"Canzonette da ciabattini" definisce Shakespeare quelle cantate dagli ubriaconi nella dodicesima notte dopo Natale, l'Epifania. "Calzolaio" extra lusso, Nicola Piovani ha confezionato musiche originali di straordinaria bellezza, con intelligenza artistica: non un sottofondo né una colonna sonora bensì vere e proprie musiche di scena, asservite intelligentemente (lo ripetiamo) alla funzione teatrale. Nell'economia globale dello spettacolo potremmo azzardare che la musica abbia costituito la linea armonica e la drammaturgia quella melodica. Note e pause rivestenti mansione scenografica, andate a comporre un discorso narrativo in simbiosi con la regia, nel rispetto (intelligente!) del ritmo letterario del Bardo di Stratford-on-Avon. "Se la musica è il cibo dell'amore, ne voglio ancora". Teatralmente perfetto.
Nel dilagare di allestimenti spogli che male celano, dietro presunte esigenze oniriche, la contingenza di rientrare in budget sempre più ridotti all'osso dalla crisi generalizzata, con gioia abbiamo constatato come ci sia vuoto e vuoto. Nella sapiente concezione registica di Carlo Cecchi, avvezzo a misurarsi con gli spazi "altri" del teatro di innovazione, si è trattato di vuoto non-vuoto. Assenza e non mancanza. Cecchi ha declinato i propri modi con rispetto per la sostanza shakespeariana; si è sganciato dai legami del realismo per poi aver riconvertito la struttura retorica nella forma teatrale, pubblica perciò necessitante di immediatezza, come era alle origini questa "festive comedy". Aperta la gabbia filologica, la fantasia degli spettatori ha spaziato, nitidamente indirizzata da pochi, significativi elementi: una panca, un letto, una siepe. La funzione descrittiva è stata demandata ai costumi di Nanà Cecchi (nessun grado di parentela tra i due): un settecento modernizzato, dai tessuti cangianti in un tourbillon di colori e fogge.
"La follia è come il sole: va in giro per il mondo e splende ovunque". Grazie anche a Patrizia Cavalli autrice dell'efficace versione italiana, Cecchi ha registicamente tradotto l'intraducibile termine inglese "fool", avendo collocato l'insensatezza shakespeariana buffonesca, ingannevole, illusoria, priva di consistenza tangibile, su una piattaforma rotante, apparentemente semplice, che oltre ad aver conferito movimento all'azione, si è rivelata esaustiva nel più impegnativo compito di proiettare l'ottica in una dimensione impalpabile, di eterea leggerezza, di girevole mutevolezza. "Gira gira, il tempo si vendica di tutto". Una giostra di pensieri che, per dirla con Baudelaire, "versano la follia su un ballo vertiginoso".

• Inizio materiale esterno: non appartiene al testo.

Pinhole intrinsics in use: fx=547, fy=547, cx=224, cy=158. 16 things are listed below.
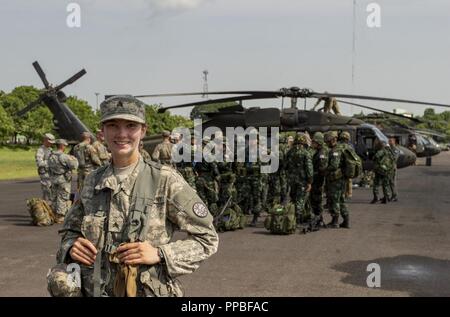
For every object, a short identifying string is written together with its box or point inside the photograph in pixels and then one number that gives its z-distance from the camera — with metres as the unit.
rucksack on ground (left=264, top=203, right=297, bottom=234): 9.84
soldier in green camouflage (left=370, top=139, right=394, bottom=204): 14.91
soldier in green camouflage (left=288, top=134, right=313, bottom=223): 10.20
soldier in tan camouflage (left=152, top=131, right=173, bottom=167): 13.02
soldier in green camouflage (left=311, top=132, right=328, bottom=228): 10.54
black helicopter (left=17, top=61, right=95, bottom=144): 24.05
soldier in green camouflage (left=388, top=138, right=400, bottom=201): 15.24
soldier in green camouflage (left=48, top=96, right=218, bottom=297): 2.35
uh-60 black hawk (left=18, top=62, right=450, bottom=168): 13.51
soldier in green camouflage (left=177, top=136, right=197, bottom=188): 11.19
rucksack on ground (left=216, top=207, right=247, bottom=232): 10.30
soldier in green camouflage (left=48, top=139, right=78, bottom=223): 11.46
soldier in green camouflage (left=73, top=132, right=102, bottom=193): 12.29
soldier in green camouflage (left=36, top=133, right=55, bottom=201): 11.85
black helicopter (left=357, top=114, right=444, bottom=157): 28.58
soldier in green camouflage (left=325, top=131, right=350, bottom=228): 10.37
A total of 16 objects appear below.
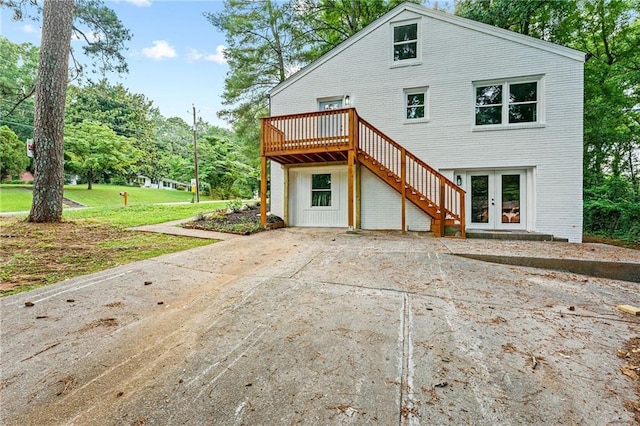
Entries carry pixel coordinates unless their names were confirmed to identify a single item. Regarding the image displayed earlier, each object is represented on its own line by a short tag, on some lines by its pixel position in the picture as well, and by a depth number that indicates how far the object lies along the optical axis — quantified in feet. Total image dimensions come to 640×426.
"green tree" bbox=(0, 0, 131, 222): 27.30
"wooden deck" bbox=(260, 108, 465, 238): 26.45
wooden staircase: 26.00
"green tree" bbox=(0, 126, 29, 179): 73.78
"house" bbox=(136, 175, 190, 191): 131.24
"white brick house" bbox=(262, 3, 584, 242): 26.13
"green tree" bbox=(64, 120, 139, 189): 73.00
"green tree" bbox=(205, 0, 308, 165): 46.09
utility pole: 76.77
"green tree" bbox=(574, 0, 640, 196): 33.47
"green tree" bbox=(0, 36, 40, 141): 82.58
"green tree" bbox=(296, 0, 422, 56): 46.14
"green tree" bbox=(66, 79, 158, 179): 108.78
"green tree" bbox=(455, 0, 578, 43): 35.40
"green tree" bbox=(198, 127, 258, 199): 98.58
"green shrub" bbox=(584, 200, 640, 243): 28.94
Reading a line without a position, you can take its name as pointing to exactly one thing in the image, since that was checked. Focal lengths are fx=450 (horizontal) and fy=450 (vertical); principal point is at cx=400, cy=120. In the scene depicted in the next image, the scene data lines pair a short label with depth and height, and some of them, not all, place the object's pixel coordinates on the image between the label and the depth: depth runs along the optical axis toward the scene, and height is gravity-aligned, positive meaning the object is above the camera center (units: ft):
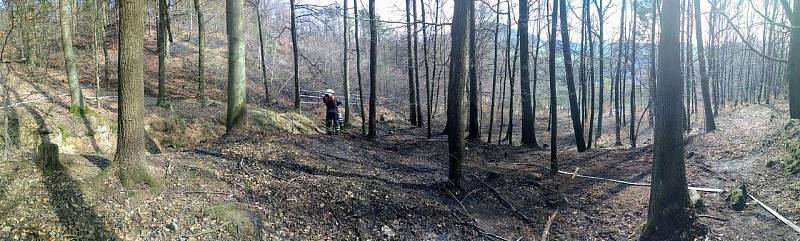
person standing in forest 46.78 -0.78
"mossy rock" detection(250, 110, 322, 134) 50.62 -1.55
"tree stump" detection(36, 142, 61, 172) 18.10 -1.78
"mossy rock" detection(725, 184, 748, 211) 24.63 -5.42
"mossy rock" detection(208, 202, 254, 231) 18.39 -4.36
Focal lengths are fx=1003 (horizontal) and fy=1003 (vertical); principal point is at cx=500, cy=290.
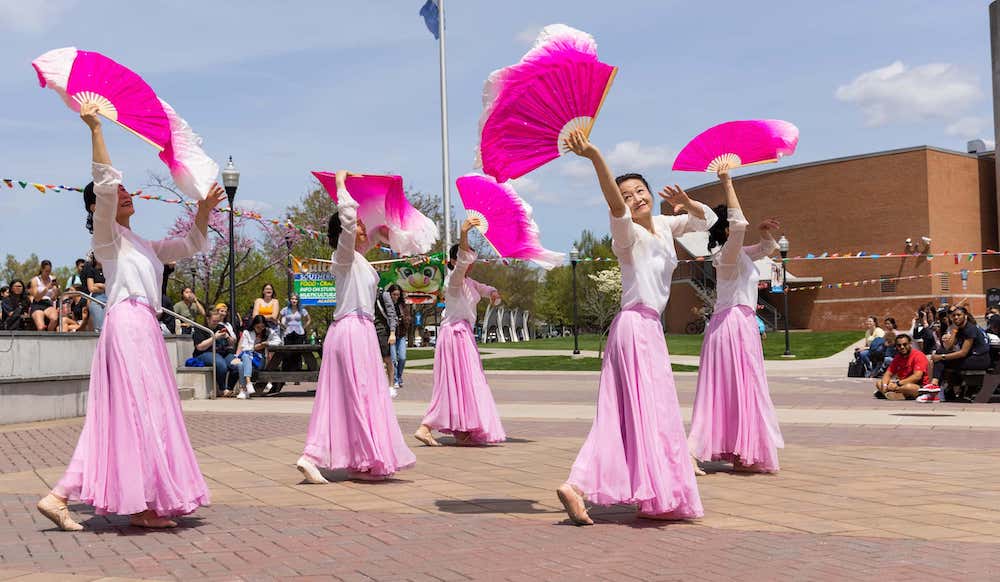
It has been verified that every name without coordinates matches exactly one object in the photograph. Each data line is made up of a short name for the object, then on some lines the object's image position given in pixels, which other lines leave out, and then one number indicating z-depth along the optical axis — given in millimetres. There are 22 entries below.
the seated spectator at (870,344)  24656
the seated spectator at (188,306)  19534
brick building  55844
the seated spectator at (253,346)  19125
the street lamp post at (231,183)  20812
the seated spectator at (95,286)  16875
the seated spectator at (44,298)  17625
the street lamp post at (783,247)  33281
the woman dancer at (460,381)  10711
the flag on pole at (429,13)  34375
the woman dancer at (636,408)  6219
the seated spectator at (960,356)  16406
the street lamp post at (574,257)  35722
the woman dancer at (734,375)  8430
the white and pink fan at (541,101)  6273
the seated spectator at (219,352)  18922
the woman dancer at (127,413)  6156
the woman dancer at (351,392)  8148
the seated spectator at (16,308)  17781
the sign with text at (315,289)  30906
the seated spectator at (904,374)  17141
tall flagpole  33094
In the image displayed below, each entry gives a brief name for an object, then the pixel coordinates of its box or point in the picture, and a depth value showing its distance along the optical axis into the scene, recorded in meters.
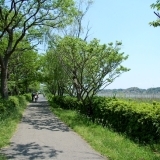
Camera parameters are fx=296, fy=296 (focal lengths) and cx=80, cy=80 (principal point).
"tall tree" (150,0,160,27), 7.52
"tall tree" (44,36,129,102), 19.58
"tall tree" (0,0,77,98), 21.75
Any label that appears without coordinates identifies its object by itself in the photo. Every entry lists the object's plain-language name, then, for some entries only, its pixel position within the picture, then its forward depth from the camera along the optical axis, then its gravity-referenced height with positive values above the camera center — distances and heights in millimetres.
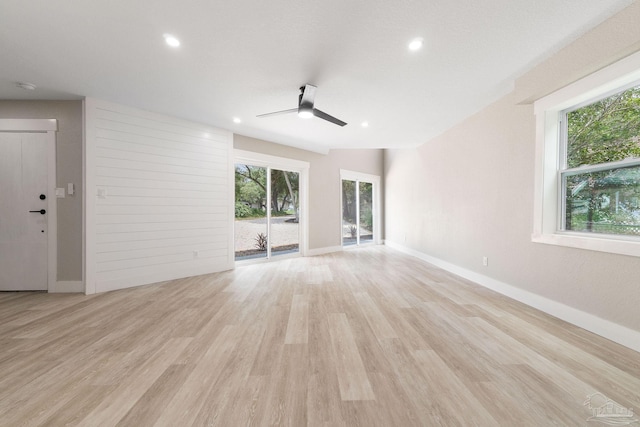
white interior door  3268 -137
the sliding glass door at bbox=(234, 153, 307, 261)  4832 +5
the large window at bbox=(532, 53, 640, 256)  1983 +491
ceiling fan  2672 +1223
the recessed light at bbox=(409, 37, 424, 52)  2012 +1447
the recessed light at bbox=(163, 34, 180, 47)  1997 +1430
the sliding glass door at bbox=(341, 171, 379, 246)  6820 +89
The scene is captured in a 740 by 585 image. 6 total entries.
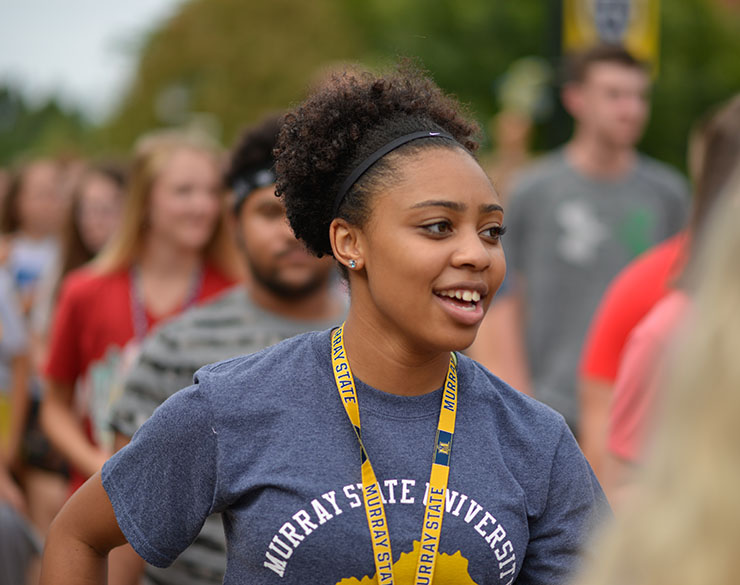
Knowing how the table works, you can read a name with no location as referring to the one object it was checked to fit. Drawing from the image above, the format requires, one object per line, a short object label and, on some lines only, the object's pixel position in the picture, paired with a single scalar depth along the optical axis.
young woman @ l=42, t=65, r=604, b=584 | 2.36
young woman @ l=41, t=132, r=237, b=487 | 5.16
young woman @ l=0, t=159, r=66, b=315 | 9.41
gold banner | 9.45
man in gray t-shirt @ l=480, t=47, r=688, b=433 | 6.44
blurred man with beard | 3.89
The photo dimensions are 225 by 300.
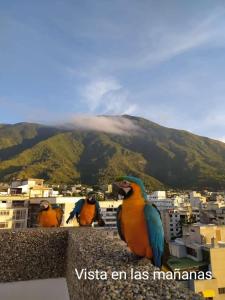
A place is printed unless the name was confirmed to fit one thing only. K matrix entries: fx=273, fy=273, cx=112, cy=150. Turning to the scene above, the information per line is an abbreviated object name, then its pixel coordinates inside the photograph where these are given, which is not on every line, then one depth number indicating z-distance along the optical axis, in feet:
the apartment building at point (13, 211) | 69.61
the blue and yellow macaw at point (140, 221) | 7.83
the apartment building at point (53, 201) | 72.47
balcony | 7.54
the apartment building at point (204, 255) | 38.91
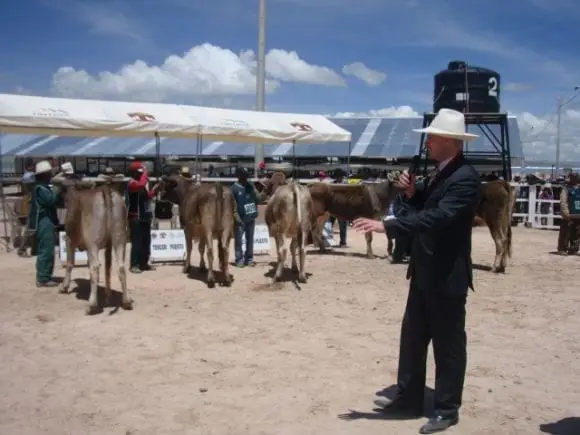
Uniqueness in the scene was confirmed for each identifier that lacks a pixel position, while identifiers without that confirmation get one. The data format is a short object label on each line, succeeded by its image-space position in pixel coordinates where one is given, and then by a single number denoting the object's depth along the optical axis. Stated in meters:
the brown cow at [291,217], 10.10
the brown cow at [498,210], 11.93
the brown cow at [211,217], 9.89
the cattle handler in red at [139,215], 10.71
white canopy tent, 12.93
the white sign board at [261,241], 13.18
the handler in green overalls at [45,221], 9.25
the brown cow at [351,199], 13.31
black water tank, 22.52
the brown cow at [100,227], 8.00
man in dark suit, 4.33
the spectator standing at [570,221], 14.50
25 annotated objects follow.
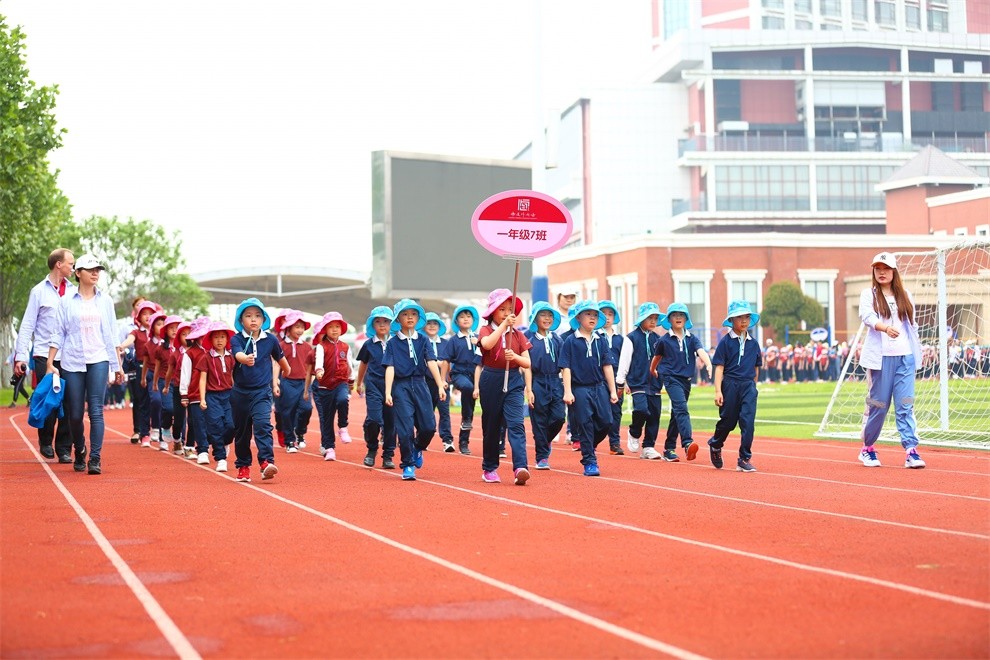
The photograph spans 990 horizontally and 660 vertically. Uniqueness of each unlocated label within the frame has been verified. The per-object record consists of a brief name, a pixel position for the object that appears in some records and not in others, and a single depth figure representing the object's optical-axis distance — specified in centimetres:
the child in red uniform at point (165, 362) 1896
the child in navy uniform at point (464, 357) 1956
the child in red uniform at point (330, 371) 1825
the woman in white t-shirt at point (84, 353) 1404
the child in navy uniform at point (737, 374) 1507
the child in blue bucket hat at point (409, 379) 1443
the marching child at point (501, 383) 1358
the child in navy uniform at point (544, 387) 1571
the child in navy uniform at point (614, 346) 1787
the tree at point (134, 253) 7162
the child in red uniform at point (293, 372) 1862
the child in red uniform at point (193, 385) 1590
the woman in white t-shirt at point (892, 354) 1466
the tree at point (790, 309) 6762
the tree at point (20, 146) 3266
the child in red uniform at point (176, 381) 1844
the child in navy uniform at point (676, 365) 1698
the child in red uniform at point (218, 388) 1477
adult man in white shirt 1422
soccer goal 1959
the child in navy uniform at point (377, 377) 1555
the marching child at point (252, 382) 1391
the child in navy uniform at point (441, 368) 1936
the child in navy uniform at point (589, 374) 1473
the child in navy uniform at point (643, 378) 1741
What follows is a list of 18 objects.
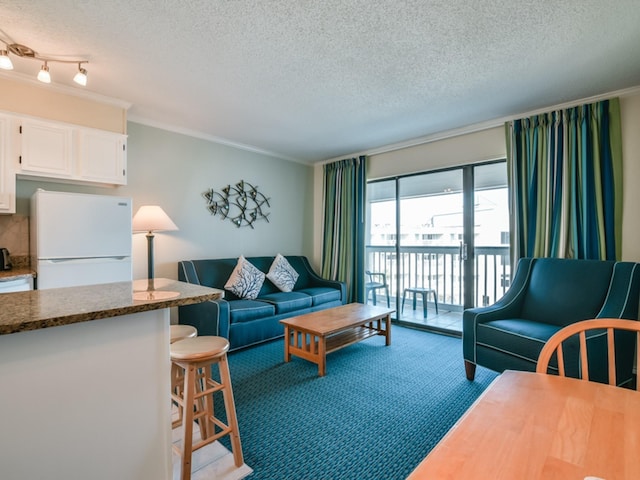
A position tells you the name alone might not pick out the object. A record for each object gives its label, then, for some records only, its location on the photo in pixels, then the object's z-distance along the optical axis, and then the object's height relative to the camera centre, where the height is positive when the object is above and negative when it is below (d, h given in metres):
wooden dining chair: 1.11 -0.35
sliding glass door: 3.82 +0.01
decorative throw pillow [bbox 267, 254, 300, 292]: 4.36 -0.45
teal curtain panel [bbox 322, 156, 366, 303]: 4.76 +0.28
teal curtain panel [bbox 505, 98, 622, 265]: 2.86 +0.56
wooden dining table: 0.63 -0.45
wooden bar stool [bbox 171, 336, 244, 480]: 1.51 -0.76
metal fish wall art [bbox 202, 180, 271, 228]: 4.22 +0.54
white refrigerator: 2.47 +0.04
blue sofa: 3.26 -0.73
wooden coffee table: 2.85 -0.82
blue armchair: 2.27 -0.56
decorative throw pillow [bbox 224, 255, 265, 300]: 3.85 -0.47
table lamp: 3.16 +0.22
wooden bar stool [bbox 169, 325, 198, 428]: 1.87 -0.60
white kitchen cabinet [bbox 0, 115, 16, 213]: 2.47 +0.58
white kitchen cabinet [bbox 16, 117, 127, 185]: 2.58 +0.78
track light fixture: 2.08 +1.32
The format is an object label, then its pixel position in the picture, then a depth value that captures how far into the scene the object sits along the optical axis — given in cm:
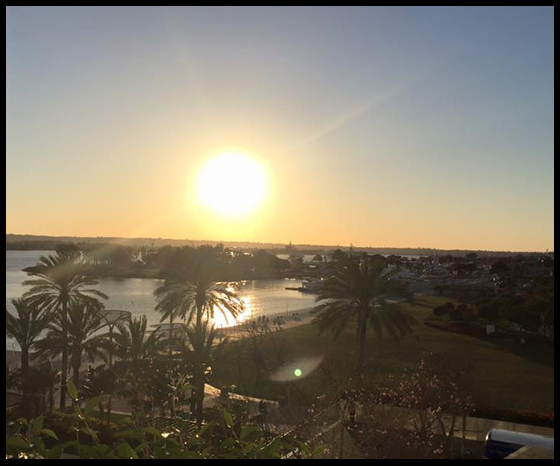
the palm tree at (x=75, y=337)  1975
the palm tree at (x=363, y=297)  2133
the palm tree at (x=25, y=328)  1948
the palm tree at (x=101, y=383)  1805
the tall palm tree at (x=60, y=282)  2159
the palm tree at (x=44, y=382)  1977
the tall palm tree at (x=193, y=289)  2417
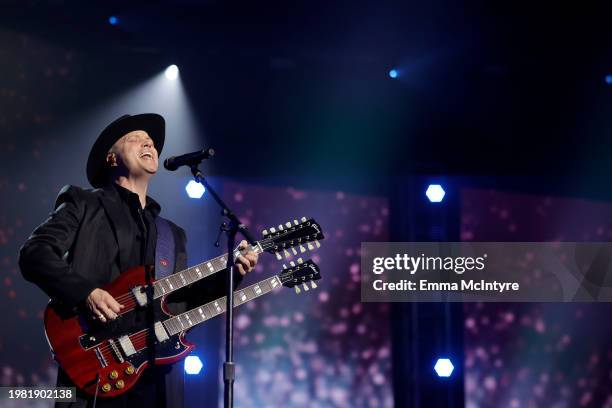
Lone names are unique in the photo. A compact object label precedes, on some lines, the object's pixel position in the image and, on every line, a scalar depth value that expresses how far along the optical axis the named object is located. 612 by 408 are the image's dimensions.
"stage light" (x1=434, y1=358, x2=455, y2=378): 9.80
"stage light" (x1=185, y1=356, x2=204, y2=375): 9.49
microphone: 5.98
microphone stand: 5.52
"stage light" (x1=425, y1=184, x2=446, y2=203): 10.17
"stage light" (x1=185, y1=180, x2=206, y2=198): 9.97
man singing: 5.98
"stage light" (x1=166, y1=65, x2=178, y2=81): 10.32
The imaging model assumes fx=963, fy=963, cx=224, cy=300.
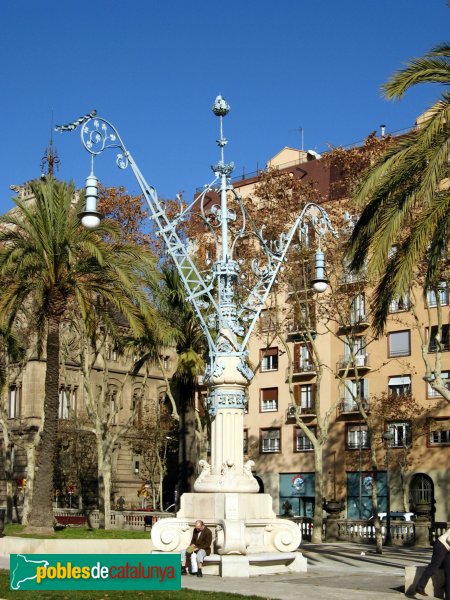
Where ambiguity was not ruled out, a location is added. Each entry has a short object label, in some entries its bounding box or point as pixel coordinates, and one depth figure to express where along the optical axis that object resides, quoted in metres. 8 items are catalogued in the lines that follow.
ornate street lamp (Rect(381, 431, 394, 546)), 34.44
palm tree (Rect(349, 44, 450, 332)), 16.50
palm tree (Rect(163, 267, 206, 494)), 30.70
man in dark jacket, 17.91
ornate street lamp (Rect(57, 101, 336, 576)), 18.67
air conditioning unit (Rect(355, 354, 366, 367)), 54.69
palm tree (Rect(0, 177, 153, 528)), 25.56
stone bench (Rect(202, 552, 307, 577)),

Il "correttore di parole" Feste (Dario Iubatti) afferma: "Io leggo solo la pazzia". Così pure Cecchi, in un carillon di equilibri dove il tragico non suonava drammatico e il comico cantava la tristezza. Un allestimento fresco, come giovane era l'età media degli interpreti (su tutti, veramente bravi, segnaliamo l'astro nascente di Eugenia Costantini, figli d'arte, Loris Fabiani, Sir Andrew "cretino" di gran classe e Antonia Truppo, cameriera/deus ex machina). Una linea registica fluency, scorrevole, riassumibile nel personaggio di Malvolio, interpretato dallo stesso Cecchi, libratosi sopra, mai fuori, le righe, con elegante poetica malinconia.